A depth-one tree indicates that there is 1 split in each tree and the tree is a stump (consisting of a single split). Since each stump is only a split in one variable (as shown in eq 8.12), the expanded form of the whole decision tree with B different stumps can be grouped into terms for splits by predictor, one for each predictor. It can be written in the form shown in the problem statement which indicates that it is additive for each predictor.
Consider Gini index, classification error and cross-entropy in a simple classification setting with two classes. Create a single plot that displays each of these quantities as a function of pm1. The x-axis should display pm1, ranging from 0 to 1, and the y-axis should display the value of the Gini index, classification error and entropy. NOTE: pm1 = 1 - pm2
Gini Index: G = pm1 (1-pm1) + pm2(1-pm2) = (1-pm2) (1-(1-pm2)) + pm2(1-pm2) = (1-pm2) pm2 + (1-pm2)pm2 = 2(pm2)(1-pm2) = 2 * p * (1-p)
Class Error: E = 1 - max(pm1) = 1 - max(1-pm2) = 1 - pmax(p, 1-p)
Cross-Entropy: D = -(pm1 (logpm1) + pm2 (logpm2)) = -((1-pm2))(log(1-pm2)) + pm2 (log pm2)) = - (p * log(p) + (1 - p) * log(1 - p))
p = seq(0, 1, 0.01)
gini.index = 2 * p * (1 - p)
class.error = 1 - pmax(p, 1 - p)
cross.entropy = - (p * log(p) + (1 - p) * log(1 - p))
matplot(p, cbind(gini.index, class.error, cross.entropy), col = c("red", "green", "blue"))
Relates to plots in Figure 8.12.
Sketch tree corresponding to partition of predictor space illustrated in left-hand panel of Figure 8.12.
Create diagram similar to left-hand panel of Figure 8.12, using the tree illustrated in the right-hand panel of the same figure. You should divide up the predictor space into the correct regions and indicate the mean for each region.
Problem 4, parts a and b
Suppose we prodcuce ten bootstrapped samples from a data set containing red and green classes. We then apply a classification tree to each bootstrapped sample and for a specific value of X, produce 10 estimates of P(Class is Red|X): 0.1, 0.15, 0.2, 0.2, 0.55, 0.6, 0.6, 0.65, 0.7, and 0.75.
There are two common ways to combine these results together into a single class prediction. One is the majority vote approach and the second approach is to classify based on the average probability.
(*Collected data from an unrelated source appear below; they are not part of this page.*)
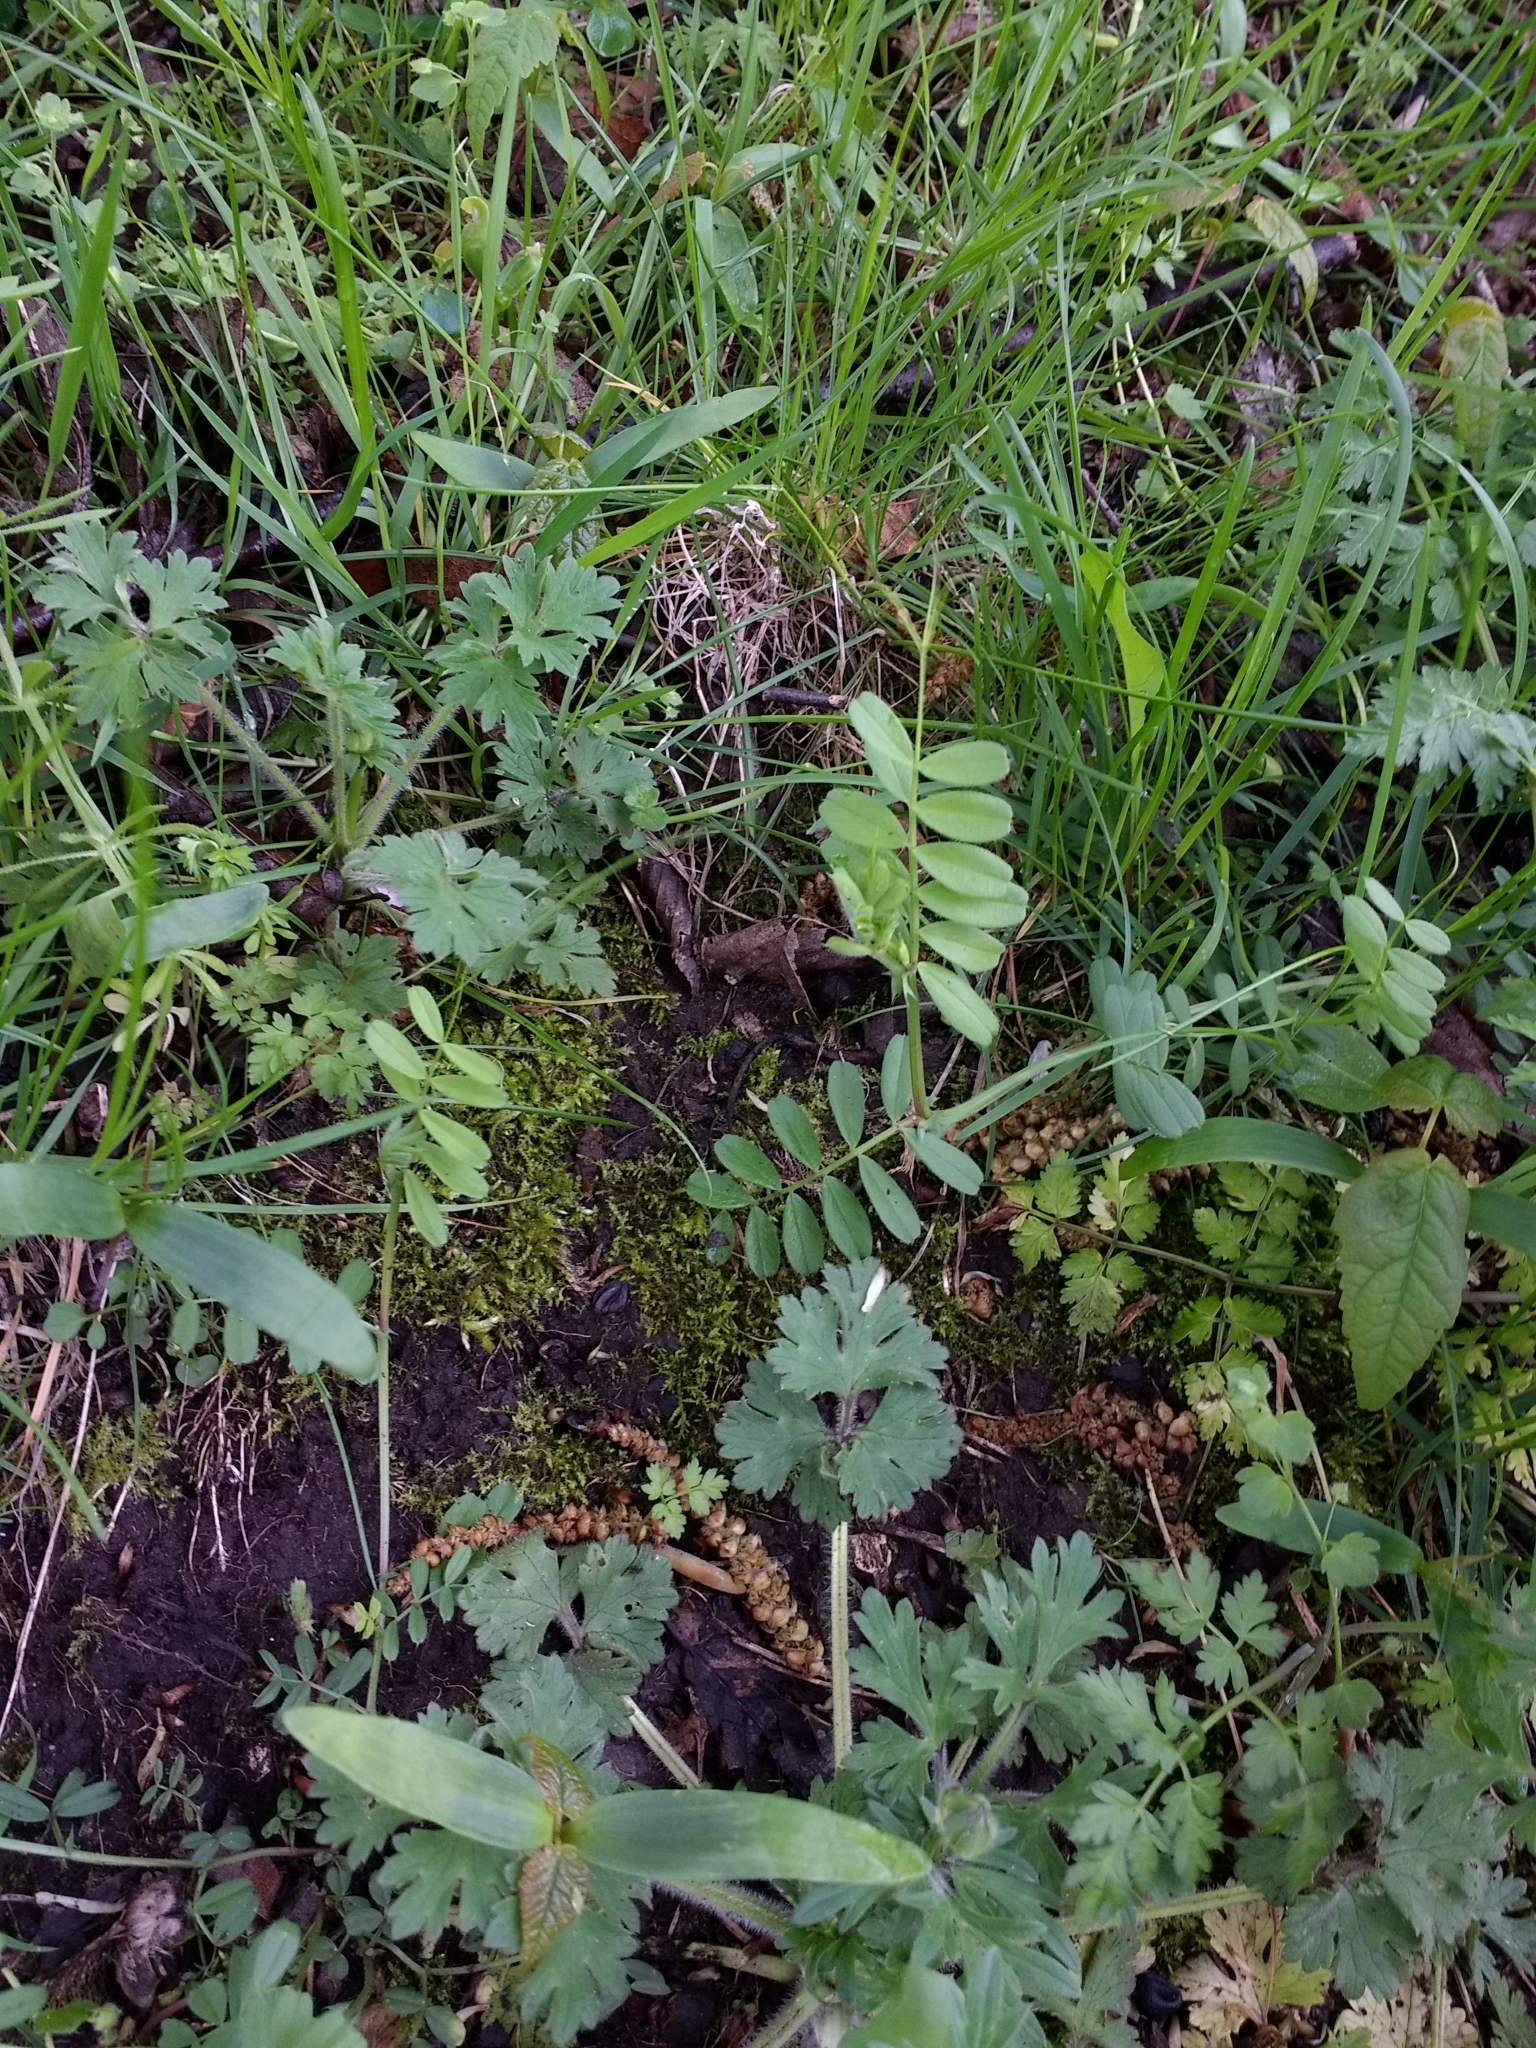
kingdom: Plantae
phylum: Tracheophyta
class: Magnoliopsida
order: Fabales
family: Fabaceae
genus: Vicia
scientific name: Vicia sativa
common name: Garden vetch
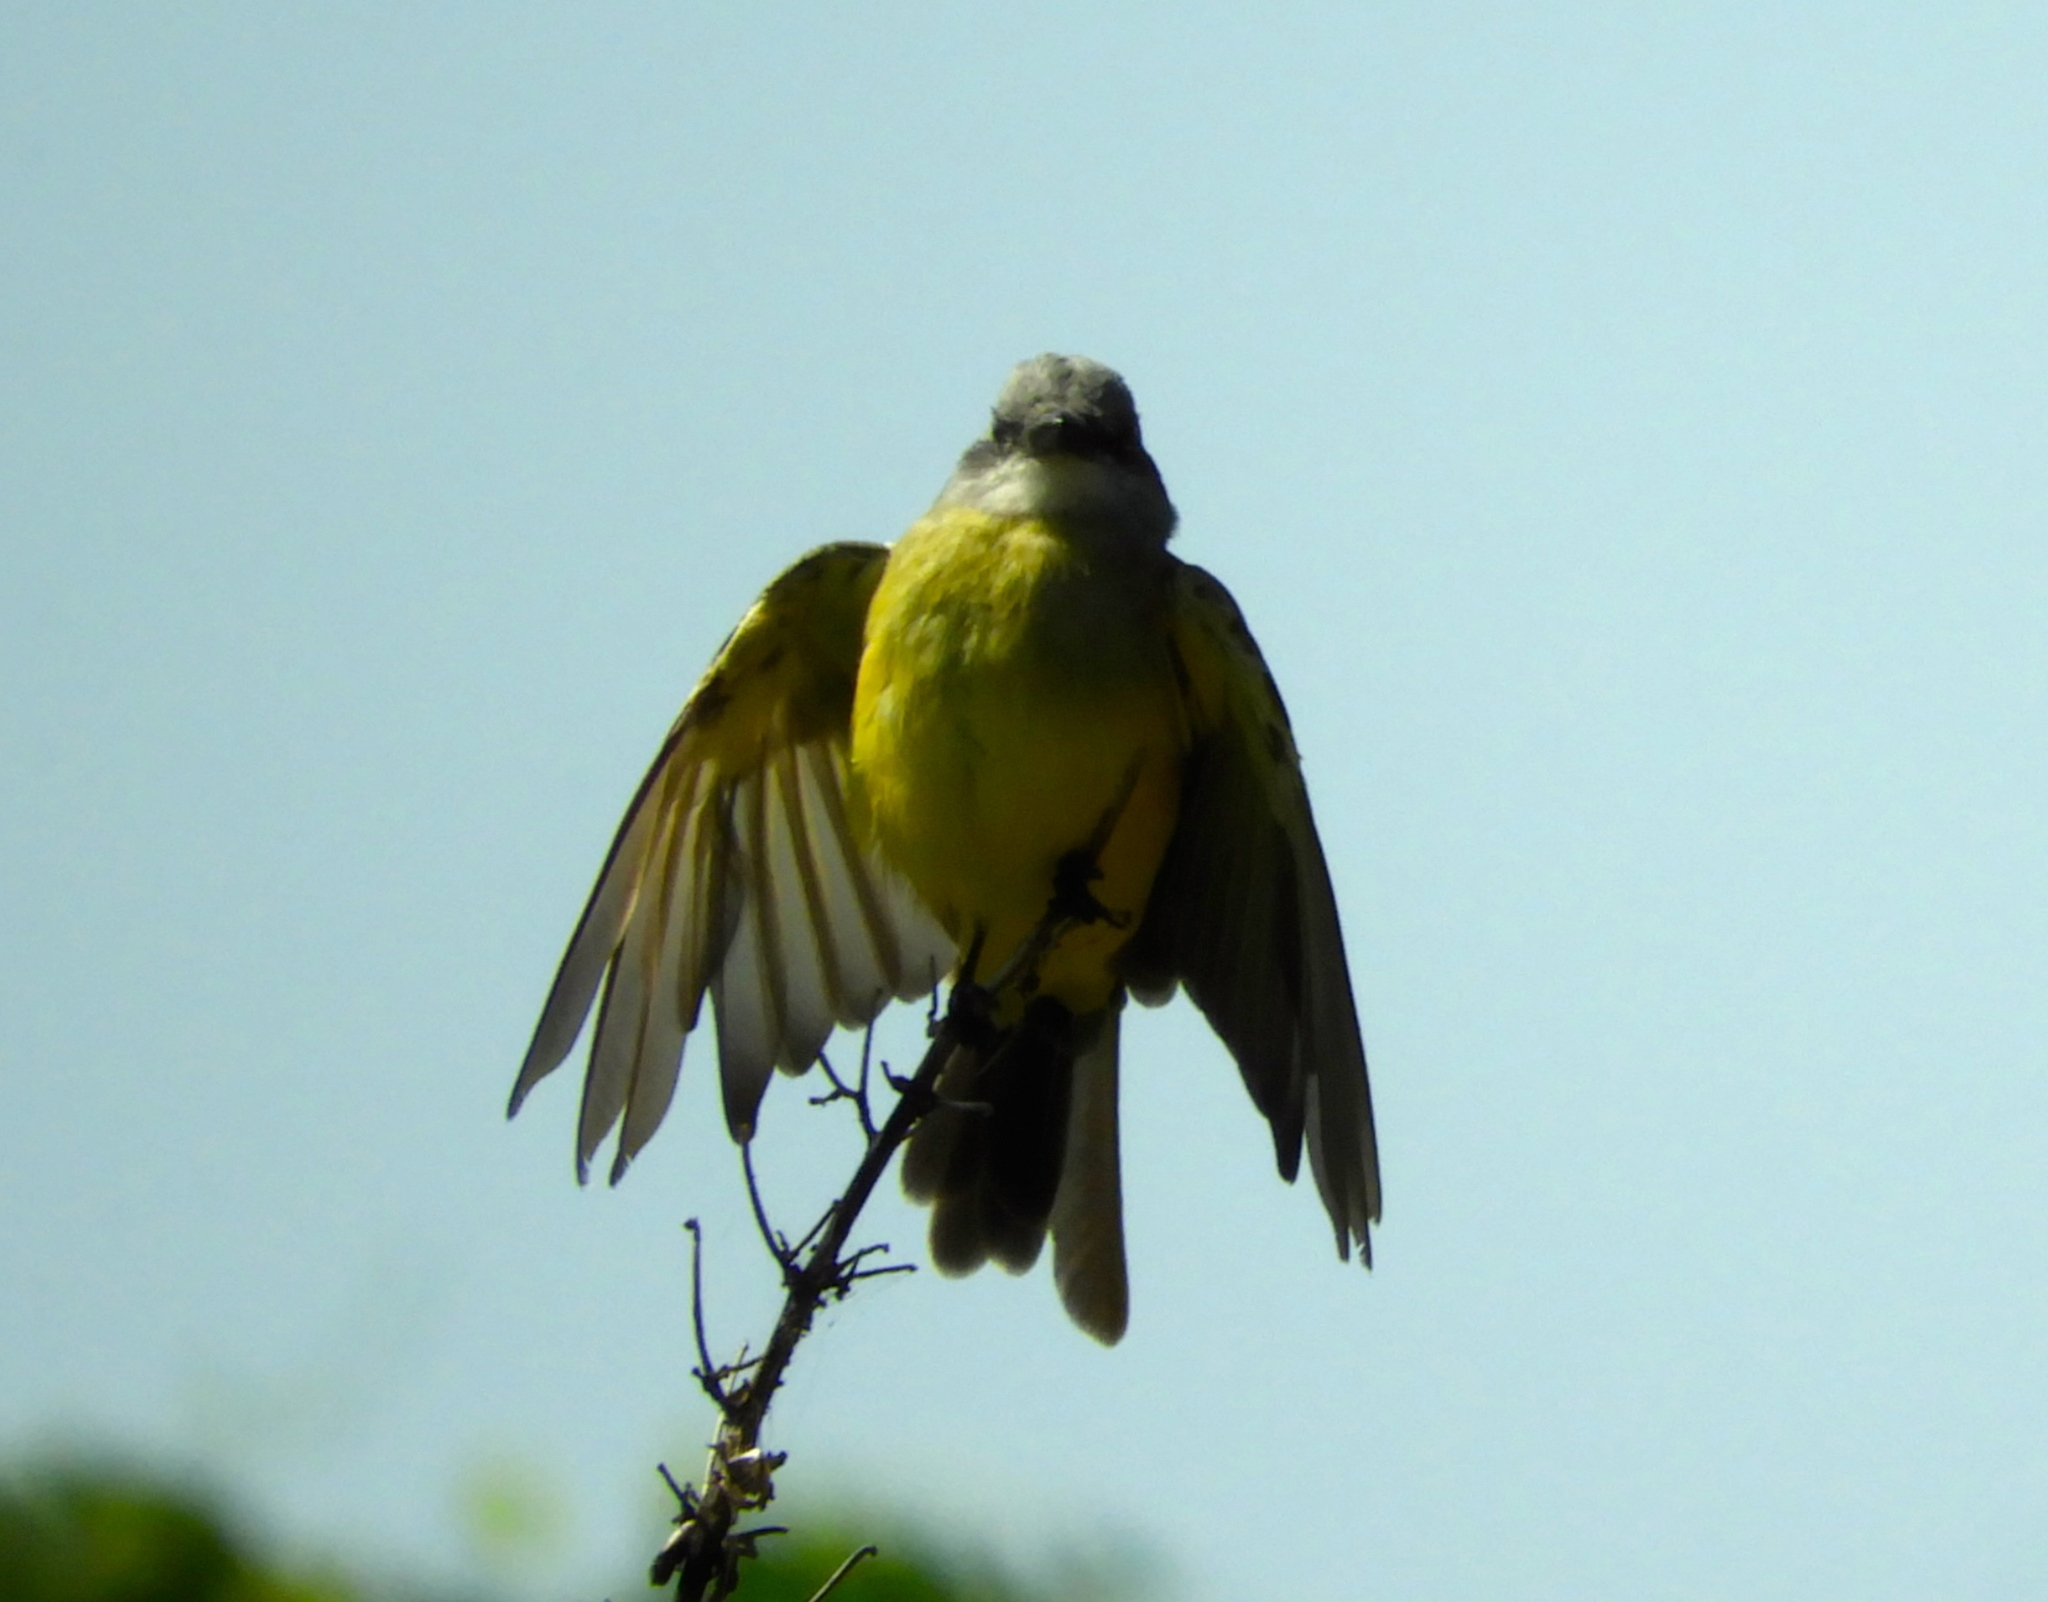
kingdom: Animalia
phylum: Chordata
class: Aves
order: Passeriformes
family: Tyrannidae
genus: Tyrannus
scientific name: Tyrannus melancholicus
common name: Tropical kingbird
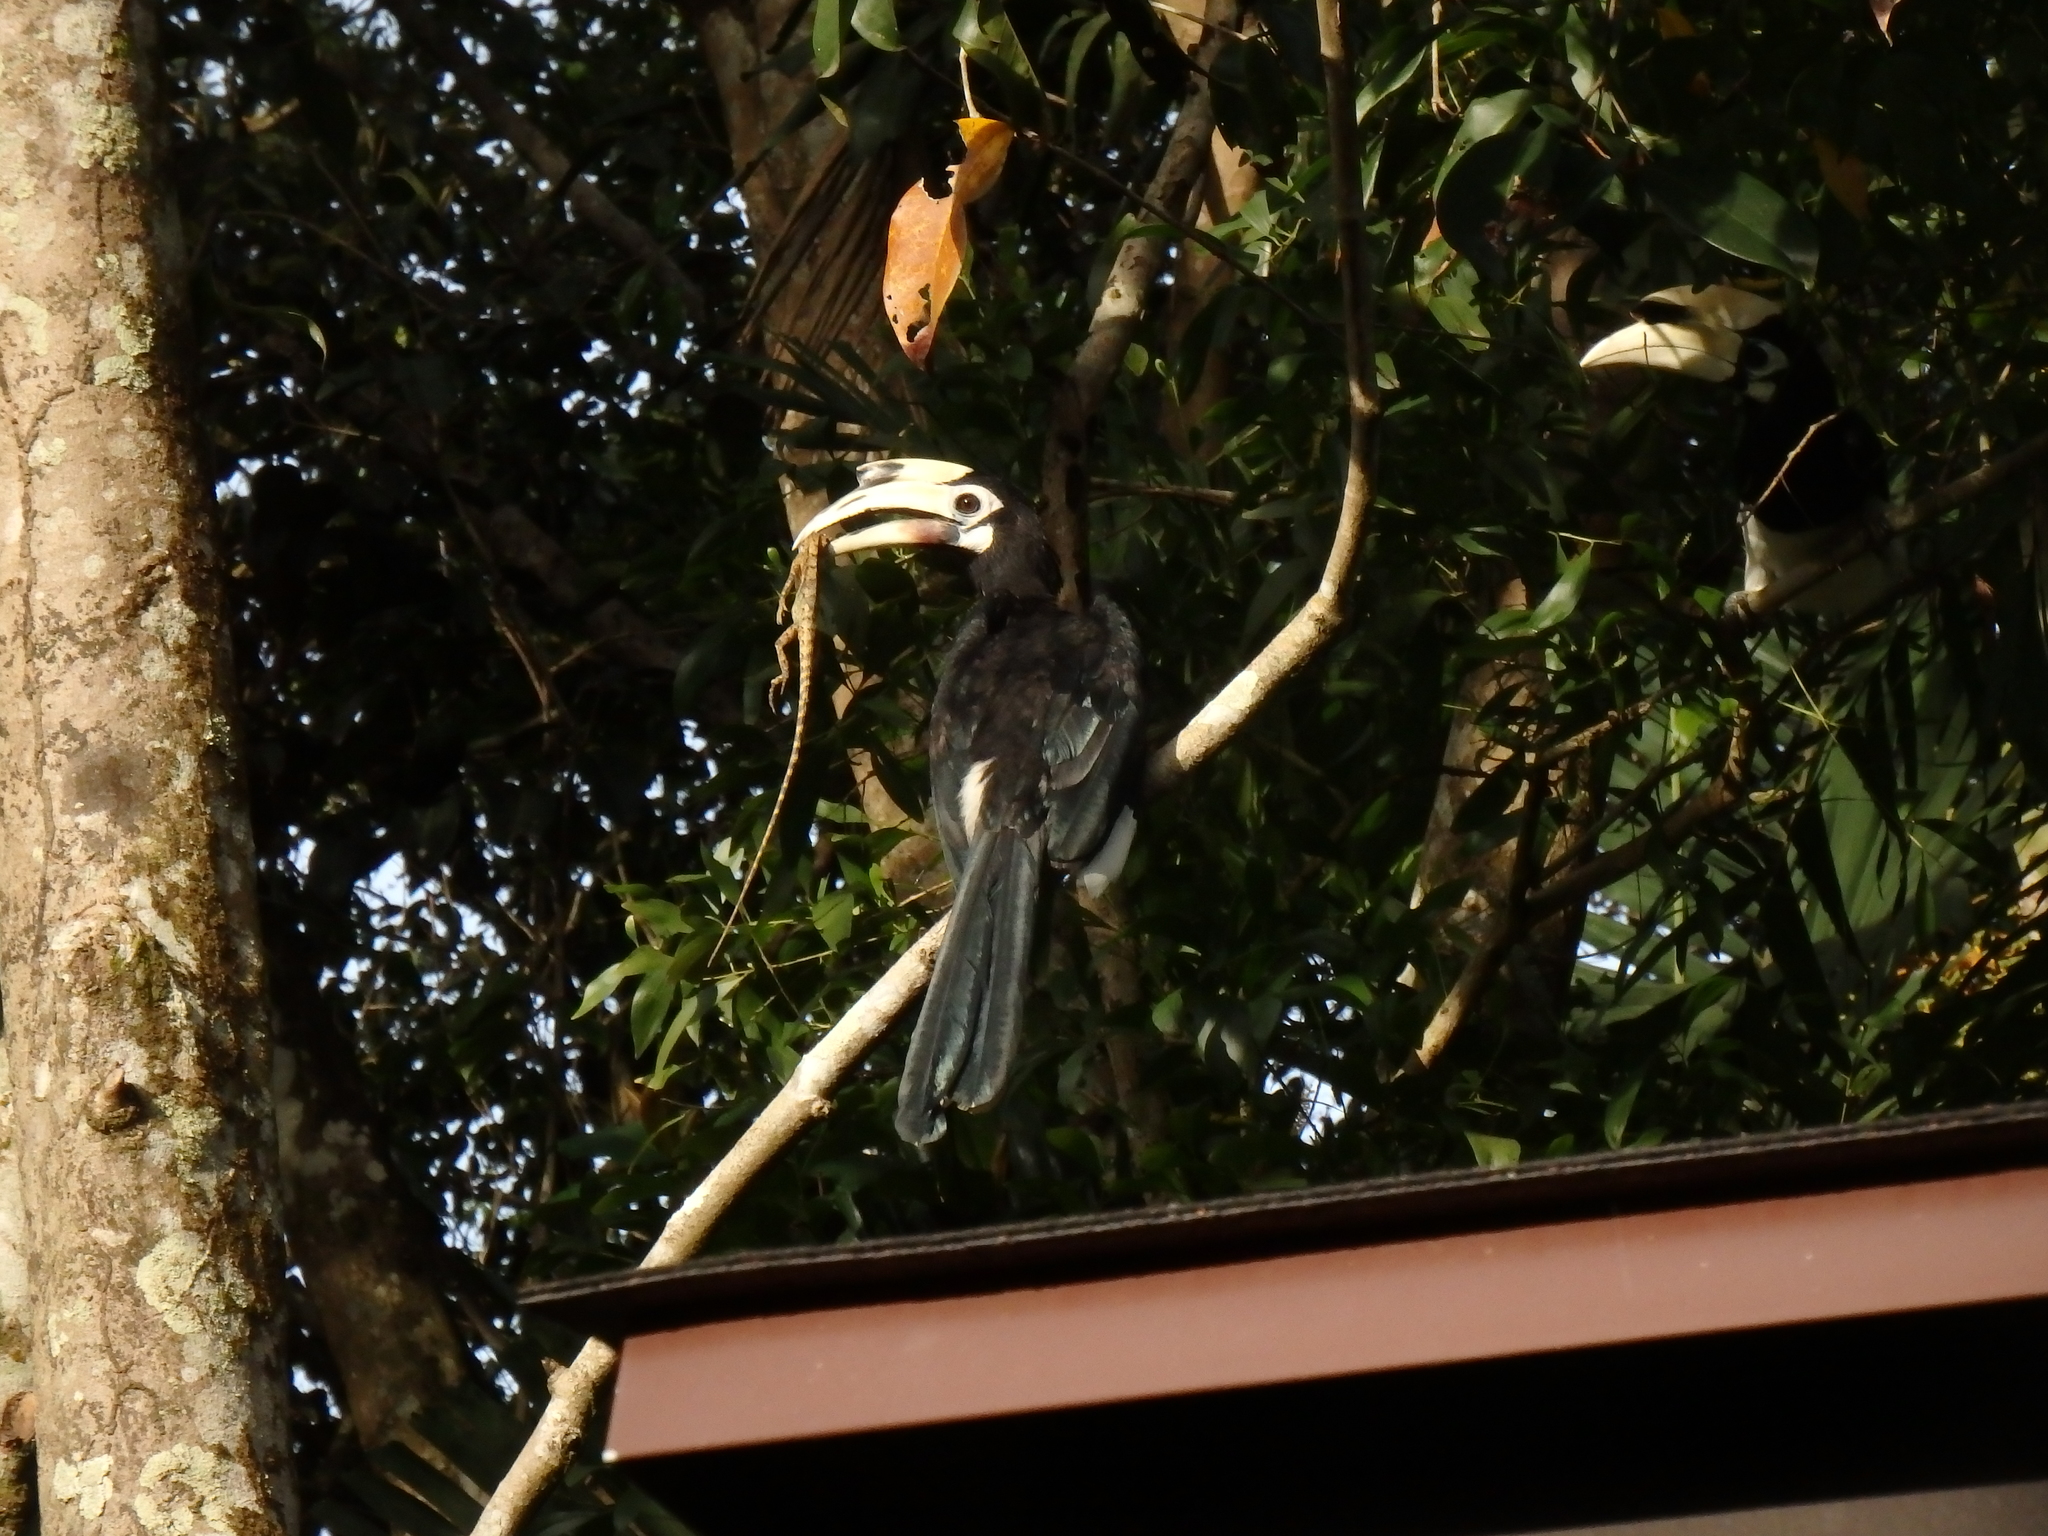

In this example, what is the final classification under each of these two approaches?
Majority Vote: Under this approach, X would be classified as Red. Six of the ten probabilities for the conditional probability (the class is Red given a value of X) are higher than 50%, meaning the class is Red. Red is the most commonly occuring class for the 10 predicitons (6 for Red, 4 for Green).
Average Probability:
(0.1+0.15+0.2+0.2+0.55+0.6+0.6+0.65+0.7+0.75)/10
## [1] 0.45
The average of the 10 probabilities is 0.45. Thus, this classification would indicate that X is green as the conditional probability is less than 50%.